- [STUDY MATERIAL]
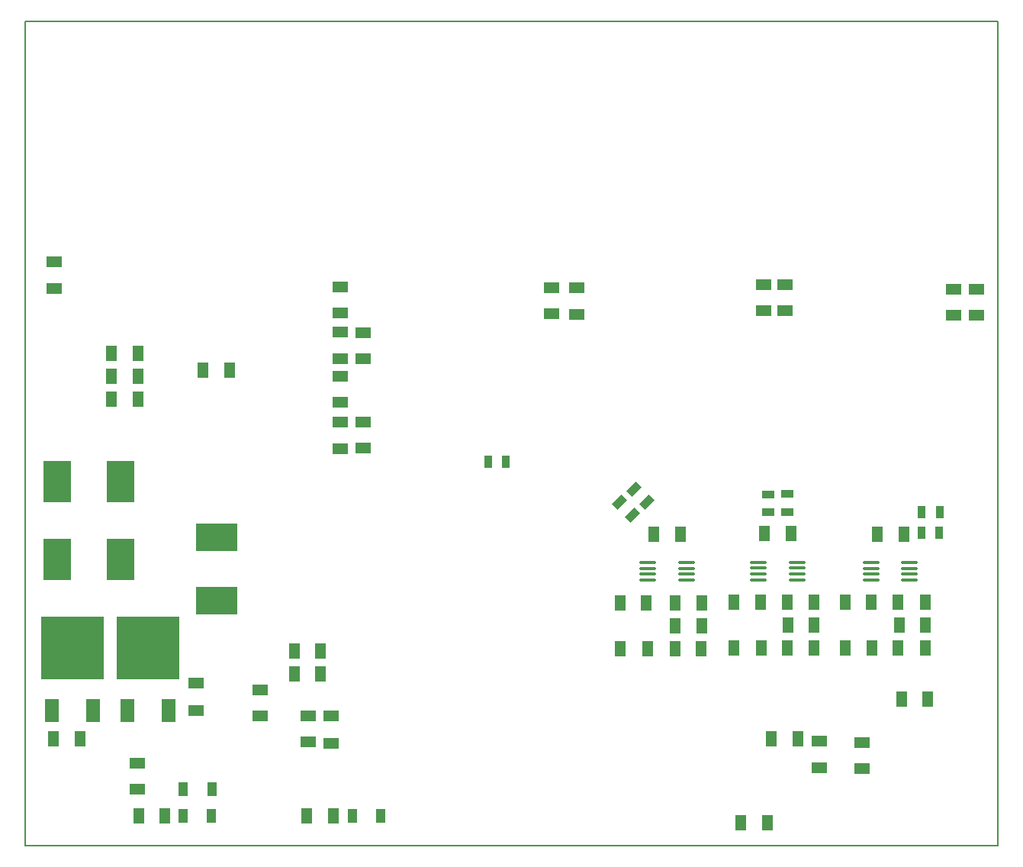
<source format=gbr>
G04 PROTEUS RS274X GERBER FILE*
%FSLAX45Y45*%
%MOMM*%
G01*
%ADD23R,1.803400X1.143000*%
%ADD20R,6.985000X6.985000*%
%ADD21R,1.524000X2.540000*%
%ADD28R,1.143000X1.803400*%
%AMPPAD034*
4,1,36,
0.901700,-0.025400,
0.901700,0.025400,
0.898160,0.061750,
0.887980,0.095370,
0.871810,0.125600,
0.850300,0.151800,
0.824110,0.173310,
0.793870,0.189480,
0.760250,0.199660,
0.723900,0.203200,
-0.723900,0.203200,
-0.760250,0.199660,
-0.793870,0.189480,
-0.824110,0.173310,
-0.850300,0.151800,
-0.871810,0.125600,
-0.887980,0.095370,
-0.898160,0.061750,
-0.901700,0.025400,
-0.901700,-0.025400,
-0.898160,-0.061750,
-0.887980,-0.095370,
-0.871810,-0.125600,
-0.850300,-0.151800,
-0.824110,-0.173310,
-0.793870,-0.189480,
-0.760250,-0.199660,
-0.723900,-0.203200,
0.723900,-0.203200,
0.760250,-0.199660,
0.793870,-0.189480,
0.824110,-0.173310,
0.850300,-0.151800,
0.871810,-0.125600,
0.887980,-0.095370,
0.898160,-0.061750,
0.901700,-0.025400,
0*%
%ADD40PPAD034*%
%ADD41R,1.016000X1.524000*%
%ADD42R,0.939800X1.447800*%
%ADD43R,4.572000X3.048000*%
%AMPPAD038*
4,1,4,
-0.179610,-0.844140,
-0.844140,-0.179610,
0.179610,0.844140,
0.844140,0.179610,
-0.179610,-0.844140,
0*%
%ADD44PPAD038*%
%ADD45R,1.447800X0.939800*%
%ADD46R,3.048000X4.572000*%
%ADD38C,0.203200*%
D23*
X+2413000Y-716000D03*
X+2413000Y-1016000D03*
X+2413000Y-218000D03*
X+2413000Y-508000D03*
X+2667000Y-726000D03*
X+2667000Y-1016000D03*
D20*
X-553200Y-4224020D03*
D21*
X-324600Y-4914900D03*
X-781800Y-4914900D03*
D20*
X+285000Y-4224020D03*
D21*
X+513600Y-4914900D03*
X+56400Y-4914900D03*
D28*
X+173000Y-1460500D03*
X-127000Y-1460500D03*
X+173000Y-952500D03*
X-127000Y-952500D03*
X+173000Y-1206500D03*
X-127000Y-1206500D03*
X+889000Y-1143000D03*
X+1189000Y-1143000D03*
X-469100Y-5232400D03*
X-769100Y-5232400D03*
D23*
X+818400Y-4914900D03*
X+818400Y-4614900D03*
X+2413000Y-1714500D03*
X+2413000Y-2014500D03*
X+2667000Y-1714500D03*
X+2667000Y-2004500D03*
X+2413000Y-1206500D03*
X+2413000Y-1496500D03*
D40*
X+6259000Y-3273402D03*
X+6259000Y-3338402D03*
X+6259000Y-3403402D03*
X+6259000Y-3468402D03*
X+5829000Y-3468402D03*
X+5829000Y-3403402D03*
X+5829000Y-3338402D03*
X+5829000Y-3273402D03*
X+7486107Y-3273033D03*
X+7486107Y-3338033D03*
X+7486107Y-3403033D03*
X+7486107Y-3468033D03*
X+7056107Y-3468033D03*
X+7056107Y-3403033D03*
X+7056107Y-3338033D03*
X+7056107Y-3273033D03*
X+8735869Y-3274533D03*
X+8735869Y-3339533D03*
X+8735869Y-3404533D03*
X+8735869Y-3469533D03*
X+8305869Y-3469533D03*
X+8305869Y-3404533D03*
X+8305869Y-3339533D03*
X+8305869Y-3274533D03*
D28*
X+6195500Y-2957402D03*
X+5895500Y-2957402D03*
X+7422607Y-2957033D03*
X+7122607Y-2957033D03*
X+8672369Y-2958533D03*
X+8372369Y-2958533D03*
X+6432000Y-3719402D03*
X+6132000Y-3719402D03*
X+7676607Y-3719033D03*
X+7376607Y-3719033D03*
X+8908869Y-3719033D03*
X+8608869Y-3719033D03*
X+6432000Y-3973402D03*
X+6132000Y-3973402D03*
X+5824500Y-4227402D03*
X+5524500Y-4227402D03*
X+5524500Y-3719402D03*
X+5814500Y-3719402D03*
X+6422000Y-4227402D03*
X+6132000Y-4227402D03*
X+6787607Y-3719033D03*
X+7077607Y-3719033D03*
X+7676607Y-3973033D03*
X+7386607Y-3973033D03*
X+8019869Y-3719033D03*
X+8309869Y-3719033D03*
X+8908869Y-3973033D03*
X+8618869Y-3973033D03*
X+7087607Y-4227033D03*
X+6787607Y-4227033D03*
X+7676607Y-4227033D03*
X+7376607Y-4227033D03*
X+8319869Y-4227033D03*
X+8019869Y-4227033D03*
X+8908869Y-4227033D03*
X+8608869Y-4227033D03*
X+7158000Y-6159500D03*
X+6858000Y-6159500D03*
D23*
X+2311400Y-4978400D03*
X+2311400Y-5278400D03*
X-762000Y+63500D03*
X-762000Y-236500D03*
D41*
X+673100Y-6083300D03*
X+988060Y-6083300D03*
D23*
X+8204200Y-5272600D03*
X+8204200Y-5562600D03*
D28*
X+7203000Y-5232400D03*
X+7493000Y-5232400D03*
D23*
X+7731100Y-5259900D03*
X+7731100Y-5549900D03*
D28*
X+8643416Y-4793216D03*
X+8933416Y-4793216D03*
X+467800Y-6083300D03*
X+177800Y-6083300D03*
X+1905000Y-4508500D03*
X+2195000Y-4508500D03*
X+1905000Y-4254500D03*
X+2195000Y-4254500D03*
D23*
X+2057400Y-5268400D03*
X+2057400Y-4978400D03*
X+1524000Y-4686300D03*
X+1524000Y-4976300D03*
D42*
X+4054500Y-2159000D03*
X+4254500Y-2159000D03*
D43*
X+1041400Y-2997200D03*
X+1041400Y-3697200D03*
D44*
X+5660311Y-2750411D03*
X+5518890Y-2608990D03*
X+5816600Y-2603500D03*
X+5675178Y-2462078D03*
D45*
X+7162800Y-2717800D03*
X+7162800Y-2517800D03*
X+7378700Y-2714600D03*
X+7378700Y-2514600D03*
D42*
X+8867800Y-2717800D03*
X+9067800Y-2717800D03*
X+8864600Y-2946400D03*
X+9064600Y-2946400D03*
D46*
X-23900Y-2374900D03*
X-723900Y-2374900D03*
X-23900Y-3238500D03*
X-723900Y-3238500D03*
D23*
X+4762500Y-518600D03*
X+4762500Y-228600D03*
X+5041900Y-520700D03*
X+5041900Y-230700D03*
X+7112000Y-480500D03*
X+7112000Y-190500D03*
X+7353300Y-480500D03*
X+7353300Y-190500D03*
X+9220200Y-531300D03*
X+9220200Y-241300D03*
X+9474200Y-531300D03*
X+9474200Y-241300D03*
D41*
X+2552700Y-6083300D03*
X+2867660Y-6083300D03*
D28*
X+2336800Y-6083300D03*
X+2046800Y-6083300D03*
D41*
X+675640Y-5791200D03*
X+990600Y-5791200D03*
D23*
X+165100Y-5791200D03*
X+165100Y-5501200D03*
D38*
X-1079500Y-6413500D02*
X+9715500Y-6413500D01*
X+9715500Y+2730500D01*
X-1079500Y+2730500D01*
X-1079500Y-6413500D01*
M02*

</source>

- [WORK ITEM] Repeat, exactly and in full, every entry in the data, but not the pictures.

- [RESULT FOR THIS TASK]
<source format=gbr>
G04 PROTEUS RS274X GERBER FILE*
%FSLAX45Y45*%
%MOMM*%
G01*
%ADD23R,1.803400X1.143000*%
%ADD20R,6.985000X6.985000*%
%ADD21R,1.524000X2.540000*%
%ADD28R,1.143000X1.803400*%
%AMPPAD034*
4,1,36,
0.901700,-0.025400,
0.901700,0.025400,
0.898160,0.061750,
0.887980,0.095370,
0.871810,0.125600,
0.850300,0.151800,
0.824110,0.173310,
0.793870,0.189480,
0.760250,0.199660,
0.723900,0.203200,
-0.723900,0.203200,
-0.760250,0.199660,
-0.793870,0.189480,
-0.824110,0.173310,
-0.850300,0.151800,
-0.871810,0.125600,
-0.887980,0.095370,
-0.898160,0.061750,
-0.901700,0.025400,
-0.901700,-0.025400,
-0.898160,-0.061750,
-0.887980,-0.095370,
-0.871810,-0.125600,
-0.850300,-0.151800,
-0.824110,-0.173310,
-0.793870,-0.189480,
-0.760250,-0.199660,
-0.723900,-0.203200,
0.723900,-0.203200,
0.760250,-0.199660,
0.793870,-0.189480,
0.824110,-0.173310,
0.850300,-0.151800,
0.871810,-0.125600,
0.887980,-0.095370,
0.898160,-0.061750,
0.901700,-0.025400,
0*%
%ADD40PPAD034*%
%ADD41R,1.016000X1.524000*%
%ADD42R,0.939800X1.447800*%
%ADD43R,4.572000X3.048000*%
%AMPPAD038*
4,1,4,
-0.179610,-0.844140,
-0.844140,-0.179610,
0.179610,0.844140,
0.844140,0.179610,
-0.179610,-0.844140,
0*%
%ADD44PPAD038*%
%ADD45R,1.447800X0.939800*%
%ADD46R,3.048000X4.572000*%
%ADD38C,0.203200*%
D23*
X+2413000Y-716000D03*
X+2413000Y-1016000D03*
X+2413000Y-218000D03*
X+2413000Y-508000D03*
X+2667000Y-726000D03*
X+2667000Y-1016000D03*
D20*
X-553200Y-4224020D03*
D21*
X-324600Y-4914900D03*
X-781800Y-4914900D03*
D20*
X+285000Y-4224020D03*
D21*
X+513600Y-4914900D03*
X+56400Y-4914900D03*
D28*
X+173000Y-1460500D03*
X-127000Y-1460500D03*
X+173000Y-952500D03*
X-127000Y-952500D03*
X+173000Y-1206500D03*
X-127000Y-1206500D03*
X+889000Y-1143000D03*
X+1189000Y-1143000D03*
X-469100Y-5232400D03*
X-769100Y-5232400D03*
D23*
X+818400Y-4914900D03*
X+818400Y-4614900D03*
X+2413000Y-1714500D03*
X+2413000Y-2014500D03*
X+2667000Y-1714500D03*
X+2667000Y-2004500D03*
X+2413000Y-1206500D03*
X+2413000Y-1496500D03*
D40*
X+6259000Y-3273402D03*
X+6259000Y-3338402D03*
X+6259000Y-3403402D03*
X+6259000Y-3468402D03*
X+5829000Y-3468402D03*
X+5829000Y-3403402D03*
X+5829000Y-3338402D03*
X+5829000Y-3273402D03*
X+7486107Y-3273033D03*
X+7486107Y-3338033D03*
X+7486107Y-3403033D03*
X+7486107Y-3468033D03*
X+7056107Y-3468033D03*
X+7056107Y-3403033D03*
X+7056107Y-3338033D03*
X+7056107Y-3273033D03*
X+8735869Y-3274533D03*
X+8735869Y-3339533D03*
X+8735869Y-3404533D03*
X+8735869Y-3469533D03*
X+8305869Y-3469533D03*
X+8305869Y-3404533D03*
X+8305869Y-3339533D03*
X+8305869Y-3274533D03*
D28*
X+6195500Y-2957402D03*
X+5895500Y-2957402D03*
X+7422607Y-2957033D03*
X+7122607Y-2957033D03*
X+8672369Y-2958533D03*
X+8372369Y-2958533D03*
X+6432000Y-3719402D03*
X+6132000Y-3719402D03*
X+7676607Y-3719033D03*
X+7376607Y-3719033D03*
X+8908869Y-3719033D03*
X+8608869Y-3719033D03*
X+6432000Y-3973402D03*
X+6132000Y-3973402D03*
X+5824500Y-4227402D03*
X+5524500Y-4227402D03*
X+5524500Y-3719402D03*
X+5814500Y-3719402D03*
X+6422000Y-4227402D03*
X+6132000Y-4227402D03*
X+6787607Y-3719033D03*
X+7077607Y-3719033D03*
X+7676607Y-3973033D03*
X+7386607Y-3973033D03*
X+8019869Y-3719033D03*
X+8309869Y-3719033D03*
X+8908869Y-3973033D03*
X+8618869Y-3973033D03*
X+7087607Y-4227033D03*
X+6787607Y-4227033D03*
X+7676607Y-4227033D03*
X+7376607Y-4227033D03*
X+8319869Y-4227033D03*
X+8019869Y-4227033D03*
X+8908869Y-4227033D03*
X+8608869Y-4227033D03*
X+7158000Y-6159500D03*
X+6858000Y-6159500D03*
D23*
X+2311400Y-4978400D03*
X+2311400Y-5278400D03*
X-762000Y+63500D03*
X-762000Y-236500D03*
D41*
X+673100Y-6083300D03*
X+988060Y-6083300D03*
D23*
X+8204200Y-5272600D03*
X+8204200Y-5562600D03*
D28*
X+7203000Y-5232400D03*
X+7493000Y-5232400D03*
D23*
X+7731100Y-5259900D03*
X+7731100Y-5549900D03*
D28*
X+8643416Y-4793216D03*
X+8933416Y-4793216D03*
X+467800Y-6083300D03*
X+177800Y-6083300D03*
X+1905000Y-4508500D03*
X+2195000Y-4508500D03*
X+1905000Y-4254500D03*
X+2195000Y-4254500D03*
D23*
X+2057400Y-5268400D03*
X+2057400Y-4978400D03*
X+1524000Y-4686300D03*
X+1524000Y-4976300D03*
D42*
X+4054500Y-2159000D03*
X+4254500Y-2159000D03*
D43*
X+1041400Y-2997200D03*
X+1041400Y-3697200D03*
D44*
X+5660311Y-2750411D03*
X+5518890Y-2608990D03*
X+5816600Y-2603500D03*
X+5675178Y-2462078D03*
D45*
X+7162800Y-2717800D03*
X+7162800Y-2517800D03*
X+7378700Y-2714600D03*
X+7378700Y-2514600D03*
D42*
X+8867800Y-2717800D03*
X+9067800Y-2717800D03*
X+8864600Y-2946400D03*
X+9064600Y-2946400D03*
D46*
X-23900Y-2374900D03*
X-723900Y-2374900D03*
X-23900Y-3238500D03*
X-723900Y-3238500D03*
D23*
X+4762500Y-518600D03*
X+4762500Y-228600D03*
X+5041900Y-520700D03*
X+5041900Y-230700D03*
X+7112000Y-480500D03*
X+7112000Y-190500D03*
X+7353300Y-480500D03*
X+7353300Y-190500D03*
X+9220200Y-531300D03*
X+9220200Y-241300D03*
X+9474200Y-531300D03*
X+9474200Y-241300D03*
D41*
X+2552700Y-6083300D03*
X+2867660Y-6083300D03*
D28*
X+2336800Y-6083300D03*
X+2046800Y-6083300D03*
D41*
X+675640Y-5791200D03*
X+990600Y-5791200D03*
D23*
X+165100Y-5791200D03*
X+165100Y-5501200D03*
D38*
X-1079500Y-6413500D02*
X+9715500Y-6413500D01*
X+9715500Y+2730500D01*
X-1079500Y+2730500D01*
X-1079500Y-6413500D01*
M02*

</source>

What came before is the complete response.